SCROLL TO CONTINUE WITH CONTENT

Pencapaian yang mengubah wajah dunia itu, terinspirasi oleh prediksi Ray Kurzweil: ilmuwan komputer Amerika, pelopor teknologi pengenalan pola, yang mengungkapkan soal penggabungan manusia dengan teknologi yang diciptakannya. Kurzweil yang saat ini berusia 76 tahun, merupakan peneliti utama dan perancang artificial intelligence (AI) di Google. Sedangkan prediksinya termuat dalam buku yang diterbitkannya pada 2005, "The Singularity is Near".
Pada buku itu dikemukakannya tahap bergabungnya manusia dengan teknologi berbasis AI. Ini bakal jadi arah evolusi baru. Evolusi yang bakal menghadirkan entitas baru: manusia dengan kecerdasan sejuta kali lipat di tahun 2045.

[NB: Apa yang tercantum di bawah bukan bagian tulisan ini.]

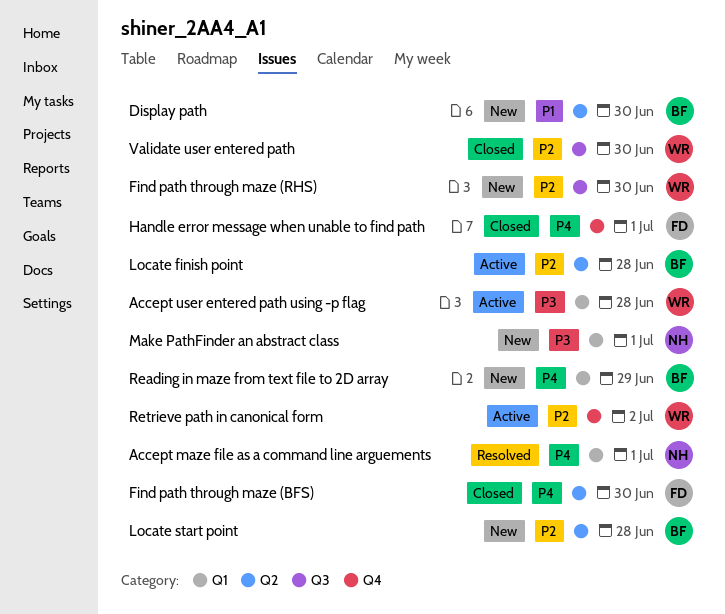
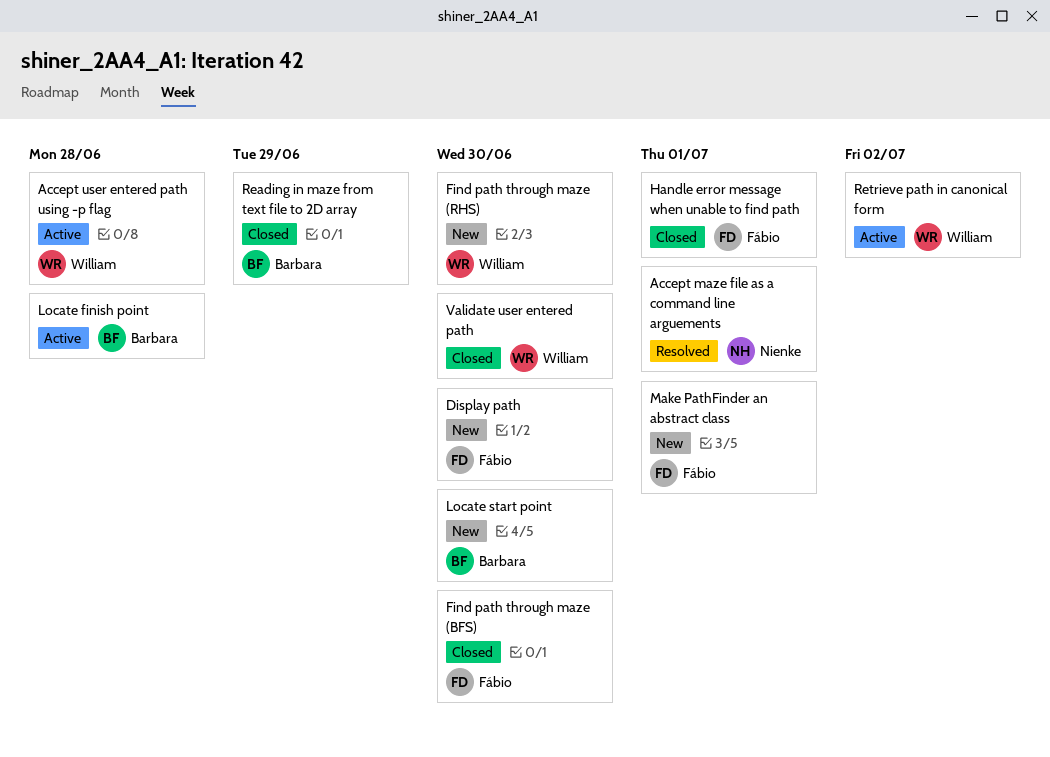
Display path, owner: Barbara -> Fábio
Locate start point, due: Jun 28 -> Jun 30
Make PathFinder an abstract class, owner: Nienke -> Fábio
Reading in maze from text file to 2D array, status: New -> Closed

Keberhasilan rekayasa nanobot pada antarmuka otak, yang memasukkan mesin bekecerdasan tanpa upaya pembedahan ke dalam pembuluh mikro manusia jadi pemungkinnya. Zoe Corbyn, 2024, dalam tulisannya: "AI Scientist Ray Kurzweil: 'We are Going to Expand Intelligence a Millionfold by 2045", memperjelas prediksi itu.

Tulisan hasil wawancara itu menyebut, komputer bakal mencapai kecerdasan tingkat manusia di tahun 2029. Disusul pencapaian berikutnya: manusia yang bergabung dengan komputer, seraya jadi manusia super di tahun 2045. Saat itulah singularitas tercapai.

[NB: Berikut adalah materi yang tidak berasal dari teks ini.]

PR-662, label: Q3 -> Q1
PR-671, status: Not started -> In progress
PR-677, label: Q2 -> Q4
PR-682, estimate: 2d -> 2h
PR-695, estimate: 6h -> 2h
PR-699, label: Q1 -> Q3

Dan tahun 2025, saat Kurzweil menerbitkan buku dengan judul yang tak terlalu berbeda, "The Singularity Is Nearer: When We Merge With AI", Ia menyatakan sebagian prediksinya telah terwujud. Dalam ekosistem teknologi yang tersedia--kemajuan pengembangan AI, hadirnya komputer kuantum, juga aneka penelitian lainnya--prediksi-prediksi Kurzweil diterima luas. Yang semula dianggap tak masuk akal, tak tampak lagi sebagai gagasan ganjil.

Perbincangan soal AI --saat buku pertama ditulis-- belum terlalu mengemuka. Walaupun istilah AI telah terlontar sejak tahun 50-an, namun hanya beredar di kalangan tertentu, gagasan AI yang singular dengan manusia, dianggap khayalan belaka.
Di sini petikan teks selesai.